なぜ時代劇は滅びるのか

春日太一『なぜ時代劇は滅びるのか』、新潮新書、2014


これは待ちに待った本。時代劇はもう死んでいる。その理由を解明した本。

理由は、単純に「つまらないものしか出てこないから」だが、その「なぜつまらないものしか出なくなってしまったのか」をきちんと腑分けして説明している。

マンネリ化したドラマ、俳優の技量不足、監督の経験不足、プロデューサーの失敗、それらすべてが「ダメ」方向にしか向いておらず、これではいい作品が出る素地が消えているということ。

著者は時代劇ライターだから、製作システムや現場の声もちゃんと拾っている。昔の時代劇も、今の時代劇も主要なものはだいたい見ていて、かつ裏側も知った上で書いているので、内容は反論を許さないレベルの出来。作品の質が落ちているのは、「たまたまそうなった」のではなく、そうなるだけの理由があったから。粗製乱造による質の低下と客離れ、それが低予算と人材養成システムの崩壊を産み、後は坂道を転がり落ちるようにダメになっていく。

著者は、時代劇は「ファンタジー」だという。ファンタジーだから、現代劇とは違う作り込みが求められ、コストもかかるし、きちんと訓練されたキャストとスタッフがいなければできない。それができるシステムがなくなってしまえば、後は個人の努力でどうにかなるような問題ではなくなってしまうのだ。

この本を読む前から、時代劇の中で特に2000年代以後に制作されたものは、あまりにも「当たり」を引く確率が低く、見るだけムダであることは経験的にわかっていた。実際に、NHKの地上波で放送されている時代劇は、大河ドラマもつまらない上に、木曜日に連続でやっている枠もひどい。民放でやっている新作もほぼ見るに値しない。自分は、それは脚本が悪いからだろうと思っていたが、本当の理由はそういう単一の原因が問題なのではなく、システム全部が回らなくなっているからということ。時代劇、テレビドラマ、映画の制作システムがよくわかって、非常にためになった。
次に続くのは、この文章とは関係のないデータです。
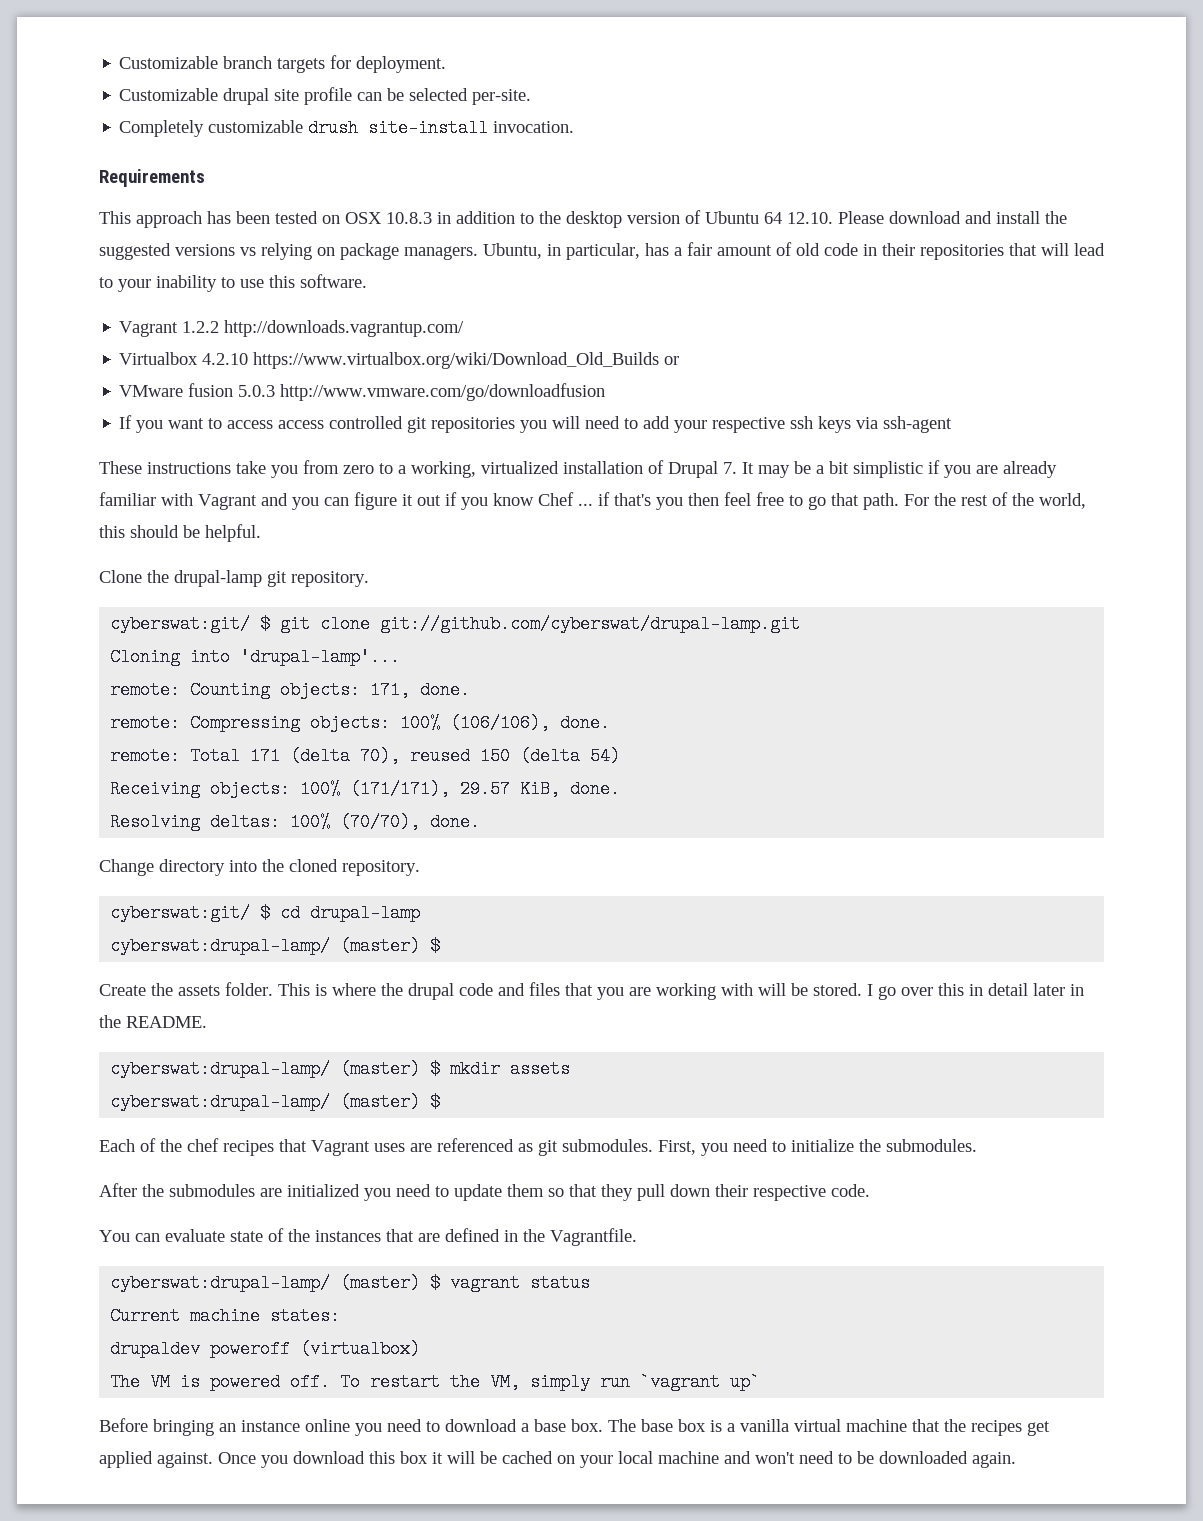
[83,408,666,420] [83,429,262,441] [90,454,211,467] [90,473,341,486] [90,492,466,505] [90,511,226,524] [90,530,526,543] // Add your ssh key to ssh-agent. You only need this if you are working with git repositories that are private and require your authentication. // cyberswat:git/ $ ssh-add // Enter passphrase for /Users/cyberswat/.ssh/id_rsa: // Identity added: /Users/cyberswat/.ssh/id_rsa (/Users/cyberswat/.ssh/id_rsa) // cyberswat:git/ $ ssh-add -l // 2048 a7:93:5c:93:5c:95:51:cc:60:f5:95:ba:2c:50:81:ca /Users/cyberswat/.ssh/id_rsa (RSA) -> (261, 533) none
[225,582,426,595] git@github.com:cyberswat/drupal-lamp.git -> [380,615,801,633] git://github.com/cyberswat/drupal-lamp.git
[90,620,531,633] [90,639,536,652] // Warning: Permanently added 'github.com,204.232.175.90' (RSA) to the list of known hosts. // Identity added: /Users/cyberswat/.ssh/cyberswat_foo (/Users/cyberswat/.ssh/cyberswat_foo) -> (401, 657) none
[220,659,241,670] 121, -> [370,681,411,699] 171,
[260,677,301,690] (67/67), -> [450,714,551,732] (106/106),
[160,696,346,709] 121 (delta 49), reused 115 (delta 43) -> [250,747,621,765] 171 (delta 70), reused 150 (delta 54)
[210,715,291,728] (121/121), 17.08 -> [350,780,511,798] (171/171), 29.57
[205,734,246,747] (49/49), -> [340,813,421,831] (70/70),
著者は、あとがきで、なぜこの本を書いたのかという理由を述べている。今までは現在の時代劇に対する批判は控えていたが、それは立ち直りの可能性があると思いたかったため。しかし、すでにそういう段階ではなく、自分の手で止めを刺すことが必要だとおもったからだということだ。それは非常に納得させられる。形式だけ残っても、つまらない作品しか出ないのでは意味なし。昔の名作は、ソフト化されているし、BS、CS放送ではちゃんと流れているので、好きな人はそれを見ればいいだけのこと。

しかしこの本の後味がよくないのは、ここに書かれていることが時代劇だけに当てはまることではなく、日本のテレビドラマ、映画の全般に当てはまっているから。もちろん、時代劇は死んでも、それ以外の分野のテレビドラマや映画はしばらく残っているだろう。それでも、テレビドラマも映画も、新作はほぼつまらないものが圧倒的に多く、特に映画は全然ダメな分野になりつつあることは、見ている人は知っていること。昔の名作映画に比べて内容が薄すぎる。たまにおもしろい映画は作られるが、1970年代くらいまでにあった名作のレベルに達するものは出ない。ひとつの分野が潰れる過程は、こういうものなのかと思わされる。